What made you choose this particular console, and were there any close seconds or alternates?
“Nothing even close. It processes audio in a class A format at 90v per channel. A fundamental difference between analogue and digital is that peak and RMS are so vastly separated in the digital domain. When running a line signal from something like ProTools into this console, the huge amount of voltage takes away those high peaks and makes them closer to the RMS signal, which sounds a million times warmer, so now we are able to use digital recording with an analogue desk to create a very deep dynamic and three dimensional sound.”
What about this console makes it so important to you?

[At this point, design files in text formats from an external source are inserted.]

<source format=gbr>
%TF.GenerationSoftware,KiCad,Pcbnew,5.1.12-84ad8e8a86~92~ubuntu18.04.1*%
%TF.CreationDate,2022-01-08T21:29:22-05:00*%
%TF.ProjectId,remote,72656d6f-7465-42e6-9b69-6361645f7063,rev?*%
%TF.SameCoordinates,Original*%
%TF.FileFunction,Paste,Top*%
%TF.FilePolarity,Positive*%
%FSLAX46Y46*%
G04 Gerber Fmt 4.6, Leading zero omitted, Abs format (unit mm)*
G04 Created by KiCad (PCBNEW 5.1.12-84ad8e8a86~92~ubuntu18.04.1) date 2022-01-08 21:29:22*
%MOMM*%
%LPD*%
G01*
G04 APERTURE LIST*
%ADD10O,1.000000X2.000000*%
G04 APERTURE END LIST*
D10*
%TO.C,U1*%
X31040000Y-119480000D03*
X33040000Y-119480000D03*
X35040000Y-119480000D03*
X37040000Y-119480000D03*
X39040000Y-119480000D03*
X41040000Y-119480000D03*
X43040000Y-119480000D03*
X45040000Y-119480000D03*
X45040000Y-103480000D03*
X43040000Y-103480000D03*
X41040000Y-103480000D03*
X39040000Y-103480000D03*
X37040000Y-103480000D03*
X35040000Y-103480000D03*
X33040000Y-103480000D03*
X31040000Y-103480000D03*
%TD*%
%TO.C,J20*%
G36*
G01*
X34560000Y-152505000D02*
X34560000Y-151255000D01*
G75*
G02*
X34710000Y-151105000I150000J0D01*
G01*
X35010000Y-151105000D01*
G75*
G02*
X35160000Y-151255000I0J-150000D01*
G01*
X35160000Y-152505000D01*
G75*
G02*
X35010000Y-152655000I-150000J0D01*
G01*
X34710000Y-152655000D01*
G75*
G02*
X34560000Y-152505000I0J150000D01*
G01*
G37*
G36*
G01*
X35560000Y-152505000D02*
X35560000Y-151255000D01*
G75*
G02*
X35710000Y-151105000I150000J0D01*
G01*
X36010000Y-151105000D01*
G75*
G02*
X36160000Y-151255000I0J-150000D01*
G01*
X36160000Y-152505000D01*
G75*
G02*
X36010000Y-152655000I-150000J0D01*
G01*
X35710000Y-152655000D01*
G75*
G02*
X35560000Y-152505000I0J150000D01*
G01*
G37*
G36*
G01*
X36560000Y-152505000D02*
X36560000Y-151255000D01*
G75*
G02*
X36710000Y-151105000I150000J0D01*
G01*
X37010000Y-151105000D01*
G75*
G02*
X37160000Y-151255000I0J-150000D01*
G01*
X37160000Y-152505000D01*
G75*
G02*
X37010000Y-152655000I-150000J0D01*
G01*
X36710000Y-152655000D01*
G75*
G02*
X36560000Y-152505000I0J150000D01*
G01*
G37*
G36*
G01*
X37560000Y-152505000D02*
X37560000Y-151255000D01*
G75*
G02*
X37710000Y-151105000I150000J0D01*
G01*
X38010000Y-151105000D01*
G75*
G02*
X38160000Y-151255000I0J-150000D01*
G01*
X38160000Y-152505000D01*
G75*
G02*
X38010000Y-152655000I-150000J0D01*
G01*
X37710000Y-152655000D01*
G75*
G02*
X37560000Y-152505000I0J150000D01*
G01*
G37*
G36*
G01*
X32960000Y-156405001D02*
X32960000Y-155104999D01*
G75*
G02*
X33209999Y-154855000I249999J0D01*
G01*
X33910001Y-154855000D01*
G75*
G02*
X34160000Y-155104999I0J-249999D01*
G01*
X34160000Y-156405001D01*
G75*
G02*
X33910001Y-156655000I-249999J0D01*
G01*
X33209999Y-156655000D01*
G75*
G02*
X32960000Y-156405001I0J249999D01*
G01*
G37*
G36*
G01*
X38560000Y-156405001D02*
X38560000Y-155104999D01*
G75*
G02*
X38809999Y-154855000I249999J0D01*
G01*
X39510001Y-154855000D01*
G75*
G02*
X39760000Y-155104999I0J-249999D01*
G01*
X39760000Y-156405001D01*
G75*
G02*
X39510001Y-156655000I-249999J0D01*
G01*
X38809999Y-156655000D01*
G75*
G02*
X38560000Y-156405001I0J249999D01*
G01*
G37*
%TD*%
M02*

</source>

“Pretty much the way it processes audio. And the microphone preamps or so vastly advanced. It’s old-school technology with all the knowledge that Rupert Neve has accumulated over his entire career and there’s really nothing that sounds this good.”
Did you use this gear during the recording of LOVE?

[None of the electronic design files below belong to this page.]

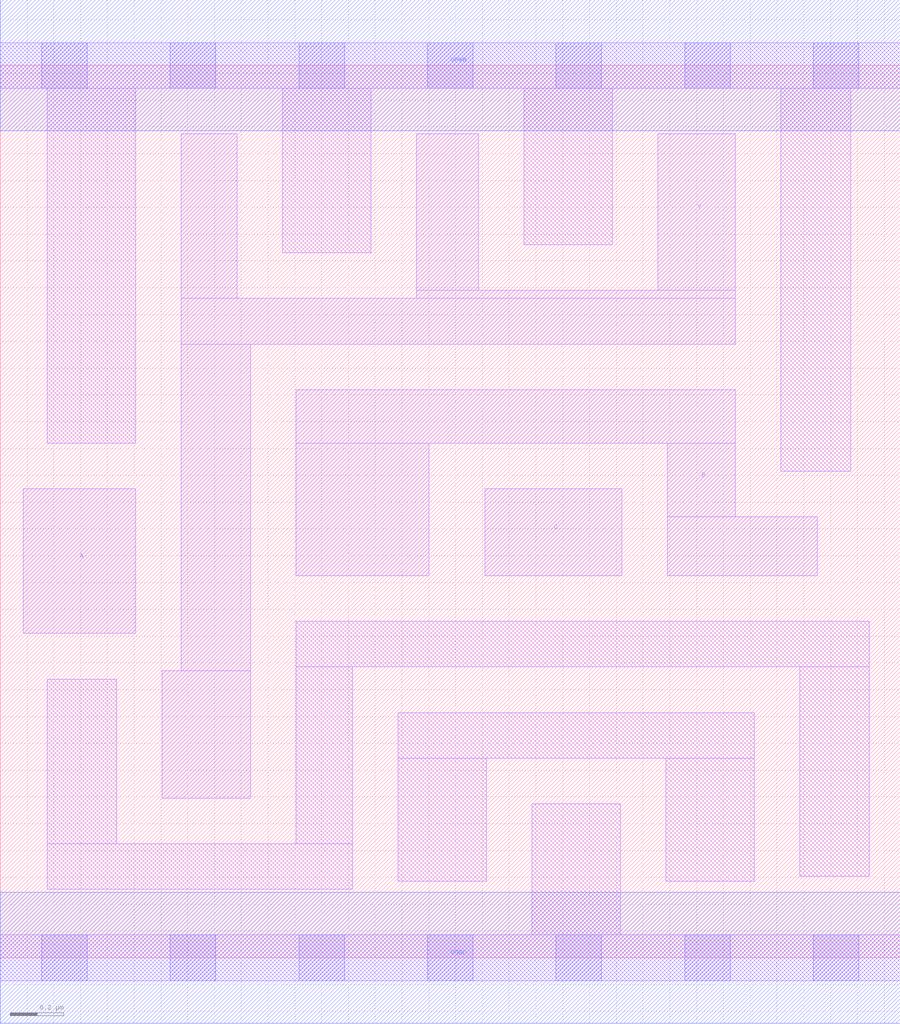
<source format=lef>
# Copyright 2020 The SkyWater PDK Authors
#
# Licensed under the Apache License, Version 2.0 (the "License");
# you may not use this file except in compliance with the License.
# You may obtain a copy of the License at
#
#     https://www.apache.org/licenses/LICENSE-2.0
#
# Unless required by applicable law or agreed to in writing, software
# distributed under the License is distributed on an "AS IS" BASIS,
# WITHOUT WARRANTIES OR CONDITIONS OF ANY KIND, either express or implied.
# See the License for the specific language governing permissions and
# limitations under the License.
#
# SPDX-License-Identifier: Apache-2.0

VERSION 5.7 ;
  NAMESCASESENSITIVE ON ;
  NOWIREEXTENSIONATPIN ON ;
  DIVIDERCHAR "/" ;
  BUSBITCHARS "[]" ;
UNITS
  DATABASE MICRONS 200 ;
END UNITS
MACRO sky130_fd_sc_lp__nand3_2
  CLASS CORE ;
  SOURCE USER ;
  FOREIGN sky130_fd_sc_lp__nand3_2 ;
  ORIGIN  0.000000  0.000000 ;
  SIZE  3.360000 BY  3.330000 ;
  SYMMETRY X Y R90 ;
  SITE unit ;
  PIN A
    ANTENNAGATEAREA  0.630000 ;
    DIRECTION INPUT ;
    USE SIGNAL ;
    PORT
      LAYER li1 ;
        RECT 0.085000 1.210000 0.505000 1.750000 ;
    END
  END A
  PIN B
    ANTENNAGATEAREA  0.630000 ;
    DIRECTION INPUT ;
    USE SIGNAL ;
    PORT
      LAYER li1 ;
        RECT 1.105000 1.425000 1.600000 1.920000 ;
        RECT 1.105000 1.920000 2.745000 2.120000 ;
        RECT 2.490000 1.425000 3.050000 1.645000 ;
        RECT 2.490000 1.645000 2.745000 1.920000 ;
    END
  END B
  PIN C
    ANTENNAGATEAREA  0.630000 ;
    DIRECTION INPUT ;
    USE SIGNAL ;
    PORT
      LAYER li1 ;
        RECT 1.810000 1.425000 2.320000 1.750000 ;
    END
  END C
  PIN Y
    ANTENNADIFFAREA  1.293600 ;
    DIRECTION OUTPUT ;
    USE SIGNAL ;
    PORT
      LAYER li1 ;
        RECT 0.605000 0.595000 0.935000 1.070000 ;
        RECT 0.675000 1.070000 0.935000 2.290000 ;
        RECT 0.675000 2.290000 2.745000 2.460000 ;
        RECT 0.675000 2.460000 0.885000 3.075000 ;
        RECT 1.555000 2.460000 2.745000 2.490000 ;
        RECT 1.555000 2.490000 1.785000 3.075000 ;
        RECT 2.455000 2.490000 2.745000 3.075000 ;
    END
  END Y
  PIN VGND
    DIRECTION INOUT ;
    USE GROUND ;
    PORT
      LAYER met1 ;
        RECT 0.000000 -0.245000 3.360000 0.245000 ;
    END
  END VGND
  PIN VPWR
    DIRECTION INOUT ;
    USE POWER ;
    PORT
      LAYER met1 ;
        RECT 0.000000 3.085000 3.360000 3.575000 ;
    END
  END VPWR
  OBS
    LAYER li1 ;
      RECT 0.000000 -0.085000 3.360000 0.085000 ;
      RECT 0.000000  3.245000 3.360000 3.415000 ;
      RECT 0.175000  0.255000 1.315000 0.425000 ;
      RECT 0.175000  0.425000 0.435000 1.040000 ;
      RECT 0.175000  1.920000 0.505000 3.245000 ;
      RECT 1.055000  2.630000 1.385000 3.245000 ;
      RECT 1.105000  0.425000 1.315000 1.085000 ;
      RECT 1.105000  1.085000 3.245000 1.255000 ;
      RECT 1.485000  0.285000 1.815000 0.745000 ;
      RECT 1.485000  0.745000 2.815000 0.915000 ;
      RECT 1.955000  2.660000 2.285000 3.245000 ;
      RECT 1.985000  0.085000 2.315000 0.575000 ;
      RECT 2.485000  0.285000 2.815000 0.745000 ;
      RECT 2.915000  1.815000 3.175000 3.245000 ;
      RECT 2.985000  0.305000 3.245000 1.085000 ;
    LAYER mcon ;
      RECT 0.155000 -0.085000 0.325000 0.085000 ;
      RECT 0.155000  3.245000 0.325000 3.415000 ;
      RECT 0.635000 -0.085000 0.805000 0.085000 ;
      RECT 0.635000  3.245000 0.805000 3.415000 ;
      RECT 1.115000 -0.085000 1.285000 0.085000 ;
      RECT 1.115000  3.245000 1.285000 3.415000 ;
      RECT 1.595000 -0.085000 1.765000 0.085000 ;
      RECT 1.595000  3.245000 1.765000 3.415000 ;
      RECT 2.075000 -0.085000 2.245000 0.085000 ;
      RECT 2.075000  3.245000 2.245000 3.415000 ;
      RECT 2.555000 -0.085000 2.725000 0.085000 ;
      RECT 2.555000  3.245000 2.725000 3.415000 ;
      RECT 3.035000 -0.085000 3.205000 0.085000 ;
      RECT 3.035000  3.245000 3.205000 3.415000 ;
  END
END sky130_fd_sc_lp__nand3_2

</source>
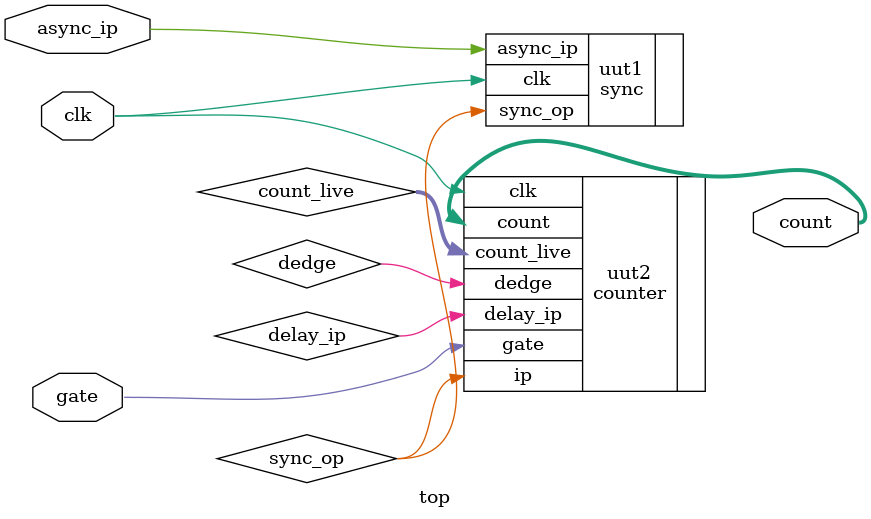
<source format=v>
`timescale 1ns / 1ps


module top(
    input async_ip,
    input clk,
    input gate,
    output wire [15:0] count
    );
    //reg async_ip;
    //reg clk;
    wire sync_op;
    wire delay_ip;
    wire dedge;
    //wire [15:0] count;
    //reg gate;
    wire [15:0] count_live;
    //output reg uart_tx;
    
    //assign uart_tx = count[0:7];
    
    sync uut1(
        .async_ip(async_ip),
        .clk(clk),
        .sync_op(sync_op));
    
    counter uut2(
        .ip(sync_op),
        .clk(clk),
        .gate(gate),
        //.sync_op(sync_op),
        .delay_ip(delay_ip),
        .dedge(dedge),
        .count(count),
        .count_live(count_live)
        );
    
    //initial begin
        /*clk=0;
        async_ip=0;
        gate=0;
        #0.35 async_ip=1;
        #1 async_ip=0;
        #1.35 async_ip=1;
        #1 async_ip=0;
        #0.1 gate=0;
        #0.1 gate=1;
        #0.35 async_ip=1;
        #1 async_ip=0;
        #0.1 gate=0;
        #1.35 async_ip=1;
        #1 async_ip=0;
        #0.1 gate=0;
        #10000
        clk=0;
        async_ip=0;
        gate=0;
        #0.35 async_ip=1;
        #1 async_ip=0;
        #1 gate=1;
        #1.35 async_ip=1;
        #1 async_ip=0;
        #1.35 async_ip=1;
        #1 async_ip=0;
        #1 gate=0;
    end*/
    
    /*always
    begin
        clk=~clk;
        #0.1;
    end*/
    
endmodule

</source>
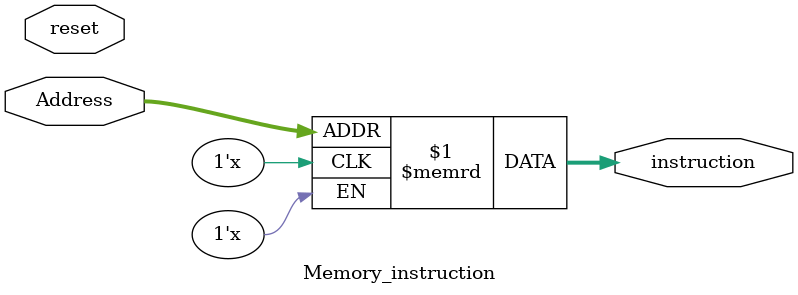
<source format=v>
module Memory_instruction(
    input reset,
    input[9:0] Address,
    output [31:0] instruction
);
reg [31:0] memory_ins [61:0];
assign instruction=memory_ins[Address];
endmodule
</source>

“Yes, every stage of the album, from microphone preamps, the equalization stages, and mixing, all happened through this console.”
Do you have a special way that you recreate your album (guitar/vocal/bass) tones in a live setting, or is it more just plug-and-play?
“No, I think I’ve defined that a live performance and a recording are very different things. It’s ok if this song is not exactly the same as long as its performance live suits the song. A live performance has a lot more leeway than a recording. Can’t really turn down a live performance. So everyone’s experiencing it at the same sound pressure level. A recording can be turned down to almost nothing and still be valuable to somebody listening to it, so there have to be moments in that recording that make you want to turn it up.”
We know you love this console, but are there any major cons? (Ok, now you can also list the pros.)
“There is no con other than the fact that it is a serious piece of equipment and it needs to be serviced and loved on a regular basis. It’s expensive to own.”
If you could, or wanted to (maybe you don’t at all, and that’s cool), what would you tweak or mod on this console?
How easy is it for you to tweak the device and get the tone/sounds you need?
“Extremely easy; it’s all about the gain staging. With mic preamps and the line input while mixing.”
How does this console hold up with regular touring and gigging?
“It doesn’t because I don’t tour with it.”
Do you have a backup for this console?
“Well, I mean, we have 32 channels of everything, so oftentimes, we might be servicing a couple of modules while we use the rest of the console we have a swap channel out that we use when servicing it.”
Time for some fun. Give us your best “gear goes wrong” story.
“One of the channels on this console had a very strange low-level harmonic distortion occurring. It was on the one channel we use for vocals all the time. To this day, no one has ever found out what caused it on this one channel. However, in retrospect, it did make a mix, and when I listen back to that mix, that slight harmonic overtone can’t be heard, but the vocal sounds amazing. It’s ‘Star Child’ on the album LOVE we released in 2020.”
Any final thoughts or comments on the console?
“No matter what I do, the second I go to multi-track on this console, the sound improves tenfold. We are very fortunate to own it. The creator of the consul, Rupert Neve, died a couple of years ago, so this is the last console he ever designed. I feel very privileged to own it.”